To create the DNA vaccines, Inovio uses a platform it calls SynCon–short for “synthetic construct.” Using genetic data and complex algorithms, the company has developed a process for designing consensus genes–synthetic ones that look similar enough to components from a variety of viruses, eliciting an immune response broad enough to fight off different strains of the same disease. Inovio’s system identifies the amino acids that are most often present in each position of a few of the virus’s most important genes, then strings these together to create an antigen that induces immunity to a virus with any of these genes.

“To me, it’s a wonderful advance,” says Tom Edgington, an immunologist and professor emeritus at Scripps Research Institute in San Diego. “With DNA vaccines, there is no issue about having a live particle in there anywhere. You can make very large amounts of DNA and keep it for years, and you don’t have to infect a half-million eggs every year.”

The H in H1N1 stands for hemagglutinin, the virus’s outer protein and one that human immune systems respond to. There are 15 known versions of the protein, only five of which are specific to human disease. So by targeting these hemagglutinin proteins, Inovio’s system should, at least in theory, be effective not just for seasonal flu, but for avian (H5N1) and swine (H1N1) flu as well. “There’s nothing magical about swine H1N1 versus seasonal flu,” Kim says. “It’s just a divergence from what your body has been exposed to, and looks different enough to the immune system to evade it.”

In animal tests, this certainly seems to be the case. The company has tested the H1 component of the vaccine in mice infected with the virulent, epidemic-causing 1918 version of the H1N1 virus. The vaccine prevented any visible symptoms in inoculated mice, while every single one of the nonvaccinated mice died.

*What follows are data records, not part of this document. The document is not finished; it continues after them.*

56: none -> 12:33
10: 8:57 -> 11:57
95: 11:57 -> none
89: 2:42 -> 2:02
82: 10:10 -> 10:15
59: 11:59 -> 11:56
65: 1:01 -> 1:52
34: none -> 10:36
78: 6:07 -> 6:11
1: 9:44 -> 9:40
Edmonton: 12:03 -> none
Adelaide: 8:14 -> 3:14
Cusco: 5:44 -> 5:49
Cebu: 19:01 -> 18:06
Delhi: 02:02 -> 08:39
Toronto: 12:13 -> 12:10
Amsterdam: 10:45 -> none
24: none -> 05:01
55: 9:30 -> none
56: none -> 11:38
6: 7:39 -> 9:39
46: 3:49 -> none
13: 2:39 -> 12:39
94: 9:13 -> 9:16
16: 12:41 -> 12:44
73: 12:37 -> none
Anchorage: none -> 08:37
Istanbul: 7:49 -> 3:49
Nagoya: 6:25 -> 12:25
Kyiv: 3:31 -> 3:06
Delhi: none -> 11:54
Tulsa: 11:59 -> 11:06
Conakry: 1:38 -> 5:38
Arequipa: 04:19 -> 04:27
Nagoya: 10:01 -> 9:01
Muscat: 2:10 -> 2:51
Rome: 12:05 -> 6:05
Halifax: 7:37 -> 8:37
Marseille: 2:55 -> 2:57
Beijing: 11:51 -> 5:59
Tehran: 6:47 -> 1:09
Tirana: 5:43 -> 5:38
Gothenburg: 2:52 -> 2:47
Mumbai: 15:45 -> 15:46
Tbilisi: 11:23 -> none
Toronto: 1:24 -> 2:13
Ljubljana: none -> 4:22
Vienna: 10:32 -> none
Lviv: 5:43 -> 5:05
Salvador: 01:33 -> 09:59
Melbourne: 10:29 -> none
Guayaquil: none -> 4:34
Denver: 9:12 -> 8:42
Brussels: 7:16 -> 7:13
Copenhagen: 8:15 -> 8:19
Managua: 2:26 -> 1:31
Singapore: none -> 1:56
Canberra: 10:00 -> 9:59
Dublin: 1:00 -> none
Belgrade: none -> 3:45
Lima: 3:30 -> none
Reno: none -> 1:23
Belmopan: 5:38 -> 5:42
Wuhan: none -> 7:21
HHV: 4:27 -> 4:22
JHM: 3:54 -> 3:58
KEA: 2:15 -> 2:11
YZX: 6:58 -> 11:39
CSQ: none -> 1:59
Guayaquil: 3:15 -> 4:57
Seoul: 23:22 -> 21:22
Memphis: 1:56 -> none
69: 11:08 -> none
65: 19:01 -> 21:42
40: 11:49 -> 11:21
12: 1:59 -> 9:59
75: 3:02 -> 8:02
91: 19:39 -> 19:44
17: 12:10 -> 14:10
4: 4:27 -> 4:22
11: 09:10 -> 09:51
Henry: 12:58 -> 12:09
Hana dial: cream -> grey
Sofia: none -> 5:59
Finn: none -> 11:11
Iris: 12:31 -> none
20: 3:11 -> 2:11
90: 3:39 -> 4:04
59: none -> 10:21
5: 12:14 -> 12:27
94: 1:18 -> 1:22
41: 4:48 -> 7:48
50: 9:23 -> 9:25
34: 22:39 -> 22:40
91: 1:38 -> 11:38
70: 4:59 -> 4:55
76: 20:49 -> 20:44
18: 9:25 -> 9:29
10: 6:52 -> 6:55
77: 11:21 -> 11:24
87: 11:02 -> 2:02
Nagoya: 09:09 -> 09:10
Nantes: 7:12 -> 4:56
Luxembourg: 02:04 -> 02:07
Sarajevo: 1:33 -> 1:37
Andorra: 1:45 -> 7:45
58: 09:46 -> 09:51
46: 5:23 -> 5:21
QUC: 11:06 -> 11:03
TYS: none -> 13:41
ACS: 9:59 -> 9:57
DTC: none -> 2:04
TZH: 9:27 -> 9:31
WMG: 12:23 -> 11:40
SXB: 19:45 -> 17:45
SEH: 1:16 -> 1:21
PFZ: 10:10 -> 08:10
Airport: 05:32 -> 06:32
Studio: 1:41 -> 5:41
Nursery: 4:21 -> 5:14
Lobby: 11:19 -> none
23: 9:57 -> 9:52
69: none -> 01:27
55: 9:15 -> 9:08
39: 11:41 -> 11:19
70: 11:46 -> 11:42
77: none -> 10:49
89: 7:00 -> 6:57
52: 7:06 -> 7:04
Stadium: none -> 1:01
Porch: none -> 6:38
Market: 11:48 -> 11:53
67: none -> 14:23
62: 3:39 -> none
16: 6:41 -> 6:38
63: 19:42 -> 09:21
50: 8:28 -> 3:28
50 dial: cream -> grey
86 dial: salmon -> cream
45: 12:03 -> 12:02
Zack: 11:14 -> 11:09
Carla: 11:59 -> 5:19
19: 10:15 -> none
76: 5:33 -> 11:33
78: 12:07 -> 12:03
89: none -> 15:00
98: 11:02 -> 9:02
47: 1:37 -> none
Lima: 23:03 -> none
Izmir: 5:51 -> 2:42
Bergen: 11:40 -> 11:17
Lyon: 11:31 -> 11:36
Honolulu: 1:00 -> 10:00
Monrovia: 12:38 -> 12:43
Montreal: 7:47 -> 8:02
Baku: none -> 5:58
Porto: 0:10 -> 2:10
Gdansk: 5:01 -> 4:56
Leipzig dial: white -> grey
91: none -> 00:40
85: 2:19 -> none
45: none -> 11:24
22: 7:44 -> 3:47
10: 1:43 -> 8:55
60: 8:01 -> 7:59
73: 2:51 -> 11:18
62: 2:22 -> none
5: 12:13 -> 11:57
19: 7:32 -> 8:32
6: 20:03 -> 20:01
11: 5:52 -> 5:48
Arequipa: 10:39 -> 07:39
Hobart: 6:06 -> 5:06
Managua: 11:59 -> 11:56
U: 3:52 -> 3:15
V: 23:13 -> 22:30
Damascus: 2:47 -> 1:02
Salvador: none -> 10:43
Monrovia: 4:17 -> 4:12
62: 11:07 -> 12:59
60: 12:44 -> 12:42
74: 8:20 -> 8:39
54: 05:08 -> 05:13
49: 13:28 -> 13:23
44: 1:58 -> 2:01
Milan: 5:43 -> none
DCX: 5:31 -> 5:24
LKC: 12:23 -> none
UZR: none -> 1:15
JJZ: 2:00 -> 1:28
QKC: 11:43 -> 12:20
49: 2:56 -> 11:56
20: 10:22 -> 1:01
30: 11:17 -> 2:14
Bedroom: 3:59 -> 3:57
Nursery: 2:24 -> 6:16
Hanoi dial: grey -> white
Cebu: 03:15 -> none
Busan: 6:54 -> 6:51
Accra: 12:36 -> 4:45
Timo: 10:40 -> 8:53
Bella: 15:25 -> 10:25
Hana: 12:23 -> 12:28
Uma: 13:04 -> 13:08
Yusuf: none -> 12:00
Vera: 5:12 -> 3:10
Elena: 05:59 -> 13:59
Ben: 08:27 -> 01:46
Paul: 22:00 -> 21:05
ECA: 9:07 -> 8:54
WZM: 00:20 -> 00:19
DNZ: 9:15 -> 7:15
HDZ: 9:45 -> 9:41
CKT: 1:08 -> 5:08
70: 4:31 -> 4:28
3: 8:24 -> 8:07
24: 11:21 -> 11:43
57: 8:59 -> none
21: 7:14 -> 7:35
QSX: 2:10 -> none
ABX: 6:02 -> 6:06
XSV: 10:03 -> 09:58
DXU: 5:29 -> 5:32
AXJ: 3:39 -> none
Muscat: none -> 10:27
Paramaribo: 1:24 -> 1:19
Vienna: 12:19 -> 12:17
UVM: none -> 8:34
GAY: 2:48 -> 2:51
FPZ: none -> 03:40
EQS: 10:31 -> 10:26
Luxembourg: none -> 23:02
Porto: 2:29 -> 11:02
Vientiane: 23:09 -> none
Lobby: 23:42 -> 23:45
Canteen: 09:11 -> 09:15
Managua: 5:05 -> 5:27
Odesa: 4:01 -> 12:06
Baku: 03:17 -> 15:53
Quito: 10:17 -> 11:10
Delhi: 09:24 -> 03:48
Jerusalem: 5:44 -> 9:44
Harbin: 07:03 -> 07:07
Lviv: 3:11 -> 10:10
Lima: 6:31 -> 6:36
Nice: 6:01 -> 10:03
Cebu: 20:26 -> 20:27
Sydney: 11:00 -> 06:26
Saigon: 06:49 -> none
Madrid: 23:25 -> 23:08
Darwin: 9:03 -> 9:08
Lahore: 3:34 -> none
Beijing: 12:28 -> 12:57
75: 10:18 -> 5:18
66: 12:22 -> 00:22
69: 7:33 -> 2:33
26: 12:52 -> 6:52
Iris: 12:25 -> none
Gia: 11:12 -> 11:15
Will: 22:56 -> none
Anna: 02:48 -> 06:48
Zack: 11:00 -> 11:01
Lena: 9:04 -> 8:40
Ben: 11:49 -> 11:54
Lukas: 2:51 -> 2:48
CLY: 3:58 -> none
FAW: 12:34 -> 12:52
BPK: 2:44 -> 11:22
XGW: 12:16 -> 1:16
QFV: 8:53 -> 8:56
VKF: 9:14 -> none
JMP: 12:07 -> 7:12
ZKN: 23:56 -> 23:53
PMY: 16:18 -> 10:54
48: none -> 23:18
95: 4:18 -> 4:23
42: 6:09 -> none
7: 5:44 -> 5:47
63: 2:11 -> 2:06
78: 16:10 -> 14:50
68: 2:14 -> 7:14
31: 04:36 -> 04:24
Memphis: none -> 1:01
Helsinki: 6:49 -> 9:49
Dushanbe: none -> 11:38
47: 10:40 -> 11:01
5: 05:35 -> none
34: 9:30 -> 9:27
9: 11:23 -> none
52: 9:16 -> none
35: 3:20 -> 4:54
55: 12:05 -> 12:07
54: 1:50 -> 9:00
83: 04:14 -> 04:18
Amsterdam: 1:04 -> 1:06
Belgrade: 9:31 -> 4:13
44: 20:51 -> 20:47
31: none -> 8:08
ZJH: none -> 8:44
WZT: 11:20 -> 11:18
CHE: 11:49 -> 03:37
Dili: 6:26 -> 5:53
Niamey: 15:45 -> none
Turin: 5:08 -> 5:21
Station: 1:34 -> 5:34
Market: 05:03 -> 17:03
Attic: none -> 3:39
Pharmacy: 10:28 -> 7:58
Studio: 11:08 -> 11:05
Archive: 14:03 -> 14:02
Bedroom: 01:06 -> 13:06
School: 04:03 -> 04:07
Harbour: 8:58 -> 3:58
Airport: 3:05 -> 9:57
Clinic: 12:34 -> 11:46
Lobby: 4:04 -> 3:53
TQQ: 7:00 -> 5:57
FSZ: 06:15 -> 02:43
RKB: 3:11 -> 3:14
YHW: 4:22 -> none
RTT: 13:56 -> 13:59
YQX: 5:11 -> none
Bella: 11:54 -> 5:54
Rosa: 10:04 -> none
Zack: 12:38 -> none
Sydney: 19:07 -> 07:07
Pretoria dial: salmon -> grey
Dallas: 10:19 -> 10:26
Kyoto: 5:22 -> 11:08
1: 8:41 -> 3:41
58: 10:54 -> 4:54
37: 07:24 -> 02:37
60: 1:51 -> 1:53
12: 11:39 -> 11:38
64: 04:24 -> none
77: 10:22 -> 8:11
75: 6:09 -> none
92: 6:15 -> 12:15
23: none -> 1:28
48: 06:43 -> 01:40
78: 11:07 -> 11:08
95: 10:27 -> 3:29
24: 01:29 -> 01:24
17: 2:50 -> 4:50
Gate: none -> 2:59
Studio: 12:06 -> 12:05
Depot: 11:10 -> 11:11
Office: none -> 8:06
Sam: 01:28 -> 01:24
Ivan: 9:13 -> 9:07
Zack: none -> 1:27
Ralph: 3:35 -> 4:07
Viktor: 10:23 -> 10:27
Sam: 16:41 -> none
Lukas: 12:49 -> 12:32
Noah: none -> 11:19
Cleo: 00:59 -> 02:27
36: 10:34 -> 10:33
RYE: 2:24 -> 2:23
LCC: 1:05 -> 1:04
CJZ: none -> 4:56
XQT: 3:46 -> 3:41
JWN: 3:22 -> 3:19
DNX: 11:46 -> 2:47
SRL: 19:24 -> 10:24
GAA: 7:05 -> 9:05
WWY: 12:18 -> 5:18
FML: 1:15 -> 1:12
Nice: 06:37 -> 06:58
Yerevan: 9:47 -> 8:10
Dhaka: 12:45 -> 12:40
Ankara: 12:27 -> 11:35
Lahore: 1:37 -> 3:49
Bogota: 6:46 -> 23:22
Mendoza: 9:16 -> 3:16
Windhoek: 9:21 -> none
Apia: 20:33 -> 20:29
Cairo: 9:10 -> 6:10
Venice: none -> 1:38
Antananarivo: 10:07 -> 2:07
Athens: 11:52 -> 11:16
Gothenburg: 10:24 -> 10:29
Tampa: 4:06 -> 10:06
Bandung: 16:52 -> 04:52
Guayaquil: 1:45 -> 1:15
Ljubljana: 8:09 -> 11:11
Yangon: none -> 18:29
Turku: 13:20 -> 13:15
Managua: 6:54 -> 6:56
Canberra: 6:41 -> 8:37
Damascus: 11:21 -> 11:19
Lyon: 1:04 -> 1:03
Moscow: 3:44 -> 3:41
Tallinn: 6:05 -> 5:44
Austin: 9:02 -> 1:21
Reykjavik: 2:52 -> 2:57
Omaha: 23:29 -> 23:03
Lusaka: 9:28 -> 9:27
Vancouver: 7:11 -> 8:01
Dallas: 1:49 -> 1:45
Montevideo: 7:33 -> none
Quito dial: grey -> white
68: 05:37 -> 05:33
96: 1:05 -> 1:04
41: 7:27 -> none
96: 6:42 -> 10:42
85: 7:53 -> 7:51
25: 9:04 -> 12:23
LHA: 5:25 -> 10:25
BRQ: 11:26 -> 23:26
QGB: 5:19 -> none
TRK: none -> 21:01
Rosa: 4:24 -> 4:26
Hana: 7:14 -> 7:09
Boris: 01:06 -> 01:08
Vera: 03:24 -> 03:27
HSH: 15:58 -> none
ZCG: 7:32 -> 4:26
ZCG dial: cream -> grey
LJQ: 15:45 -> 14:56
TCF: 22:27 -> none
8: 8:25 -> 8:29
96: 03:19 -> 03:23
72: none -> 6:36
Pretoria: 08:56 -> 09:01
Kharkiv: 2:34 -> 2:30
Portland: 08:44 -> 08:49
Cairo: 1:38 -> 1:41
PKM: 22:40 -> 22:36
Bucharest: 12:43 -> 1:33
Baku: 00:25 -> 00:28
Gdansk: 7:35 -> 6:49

Of course, putting something as novel as an electroporation vaccine into widespread use could prove difficult especially because it requires its own technology, which is currently expensive. “If you have to do electroporation, that could potentially be a difficult thing to implement, certainly more difficult than spraying something up someone’s nose,” says Greg Poland, director of the Mayo Clinic’s Vaccine Research Group, in Rochester, MN. (This is how live, weakened-virus flu vaccines are currently administered; inactivated-virus vaccines are given with the classic needle and syringe.)

As far as the vaccine itself goes, most of the experts are in agreement. “The idea is a very good one, the need is a great one, and any company that would make a dent into this would certainly be a winner,” says virologist Peter Palese, head of the microbiology department at Mount Sinai School of Medicine, in New York City. But, although the company’s animal studies are an improvement over earlier DNA vaccination results, he notes that “the proof of the pudding will lie in human trials.”

Inovio has tested its H1 and H5 components in animals, and the group hopes to start human trials of the H5 component in early 2010. H1 tests, they believe, are just a short distance behind. “We think it would likely take two shots, a month apart, and then a booster every five years,” Kim says.

Inovio isn’t limiting itself to influenza, either. It has an HIV vaccine in development and is also working to create vaccines for diseases that are of greater concern in developing countries: malaria and dengue are at the top of the list. In contrast to the $20 billion flu-vaccine market, though, “such vaccines hold promise but will never even start to pay for themselves,” says Scripps’s Tom Edgington. “It’s a long path to something that helps the public and changes the world.”